The Flash et Supergirl, avec “Duet”, ont tutoyé la légende. En trois reprises (“Moon River”, “Put a Little Love in Your Heart” et “More I Cannot Wish You”) et seulement deux chansons originales (“Super Friend” et “Runnin’ Home to You”), l’épisode a prouvé que les deux séries avaient du fun à revendre. Une qualité dont The Flash, en particulier, a cruellement manqué ces derniers temps. Il suffisait pourtant de remettre sur le devant de la scène l’atout majeur de ces deux séries : elles ont un cœur gros comme ça. Et parce qu’il est toujours compliqué de justifier que, soudain, tous nos héros se mettent à pousser la chansonnette, l’épisode a opté pour l’honnêteté… et le méta.

Après avoir été attaquée par un alien se faisant appeler le Music Meister, Kara est plongée dans le coma. Ses amis J’onn J’onzz et Mon-El voyagent alors d’une Terre à l’autre, en espérant que Barry Allen et ses potes de Star Lab pourront l’aider. Pas de bol, le Music Meister les as suivis et inflige le même sort au Flash. Les deux super-héros se retrouvent coincés dans une sorte de dimension parallèle, sans leurs pouvoirs, où tout est familier et pourtant si différent. Leur persécuteur leur donne les règles du jeu : désormais plongés dans une comédie musicale, ils doivent “suivre le script” s’ils veulent sortir de cette réalité alternative.

Ça tombe plutôt bien, c’est un genre qu’ils connaissent bien parce qu’il est lié à leur enfance. Pour Barry, c’est Chantons sous la pluie, qui lui rappelle sa mère disparue. La musique permettrait, d’après cette dernière, de révéler ce que l’on est au plus profond de soi. Des années plus tard, son fils en est toujours aussi convaincu : “tout est meilleur en chanson”. Pour Kara, c’est Le Magicien d’Oz, qu’elle regardait avec ses parents adoptifs. La petite fille venue d’un autre monde se rassurait alors en disant, comme Dorothy, “There’s no place like home”.

Données extraites →
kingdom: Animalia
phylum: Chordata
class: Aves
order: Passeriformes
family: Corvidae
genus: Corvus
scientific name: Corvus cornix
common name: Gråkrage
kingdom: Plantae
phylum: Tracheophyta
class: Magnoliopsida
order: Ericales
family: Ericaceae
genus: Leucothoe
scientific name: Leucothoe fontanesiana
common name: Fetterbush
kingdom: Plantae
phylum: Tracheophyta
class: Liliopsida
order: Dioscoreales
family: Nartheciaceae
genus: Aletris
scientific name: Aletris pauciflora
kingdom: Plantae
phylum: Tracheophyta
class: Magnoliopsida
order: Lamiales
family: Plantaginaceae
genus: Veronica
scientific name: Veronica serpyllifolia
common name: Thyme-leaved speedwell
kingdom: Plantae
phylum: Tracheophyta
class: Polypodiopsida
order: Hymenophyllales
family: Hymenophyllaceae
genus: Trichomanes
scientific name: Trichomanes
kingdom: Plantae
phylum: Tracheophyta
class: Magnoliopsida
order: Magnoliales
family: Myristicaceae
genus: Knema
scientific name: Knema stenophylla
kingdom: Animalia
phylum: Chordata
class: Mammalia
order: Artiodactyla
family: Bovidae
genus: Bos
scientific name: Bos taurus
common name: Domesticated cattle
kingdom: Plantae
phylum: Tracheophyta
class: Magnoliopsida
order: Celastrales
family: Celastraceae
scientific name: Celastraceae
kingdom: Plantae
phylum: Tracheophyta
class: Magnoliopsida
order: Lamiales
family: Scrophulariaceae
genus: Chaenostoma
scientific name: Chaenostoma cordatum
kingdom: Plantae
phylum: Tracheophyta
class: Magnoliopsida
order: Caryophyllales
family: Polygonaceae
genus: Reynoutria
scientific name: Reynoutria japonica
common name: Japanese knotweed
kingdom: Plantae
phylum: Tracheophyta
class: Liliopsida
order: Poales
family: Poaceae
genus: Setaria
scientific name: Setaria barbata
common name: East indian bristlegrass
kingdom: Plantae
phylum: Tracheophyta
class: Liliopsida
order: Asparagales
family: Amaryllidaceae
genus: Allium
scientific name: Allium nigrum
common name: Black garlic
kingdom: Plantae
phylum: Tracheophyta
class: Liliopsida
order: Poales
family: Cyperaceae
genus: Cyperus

Travail à réaliser →
**A)** Résumez en deux phrases l'extrait consacré à l'épisode « Duet ».
**B)** Proposez une suite à l'extrait consacré à l'épisode « Duet », en reprenant après sa dernière phrase.
Les enregistrements constituent un matériau distinct du texte.

Résultats obtenus →
**A)** Avec l'épisode « Duet », fait de trois reprises et de deux chansons originales, The Flash et Supergirl prouvent qu'elles ont du fun à revendre et un cœur gros comme ça. Plongés dans le coma par le Music Meister, Kara et Barry se retrouvent sans pouvoirs dans une comédie musicale dont ils doivent suivre le script pour en sortir, un genre lié à leur enfance par Chantons sous la pluie et Le Magicien d'Oz.

**B)**
Le fait qu’on ne découvre que maintenant la passion de nos deux héros pour les comédies musicales est un peu opportuniste, mais on est prêt à pardonner ce raccourci tant la suite nous a enchantés. Leurs deux interprètes respectifs, Grant Gustin et Melissa Benoist, en revanche, sont déjà des sopranos certifiés, tout comme le “méchant du jour”, joué par Darren Criss. Tous les trois se sont affrontés par vocalises interposées dans Glee. C’est aussi l’occasion de découvrir que le reste du casting sait donner de la voix, à l’instar de Carlos Valdes, Jesse L. Martin, Jeremy Jordan, Victor Garber et John Barrowman.

Des facilités scénaristiques, dans l’univers parallèle, il y en a d’autres. Mais celles-là sont rapidement évacuées par Barry et Kara qui constatent : “Waouh, tout est vraiment plus simple dans les comédies musicales !”. Le crossover va donc s’amuser de ces résolutions pliées en deux temps trois mouvements. Méta, on vous dit… Une façon plutôt maligne de se détacher de certaines contraintes et donner ainsi la place qu’il mérite au pur divertissement.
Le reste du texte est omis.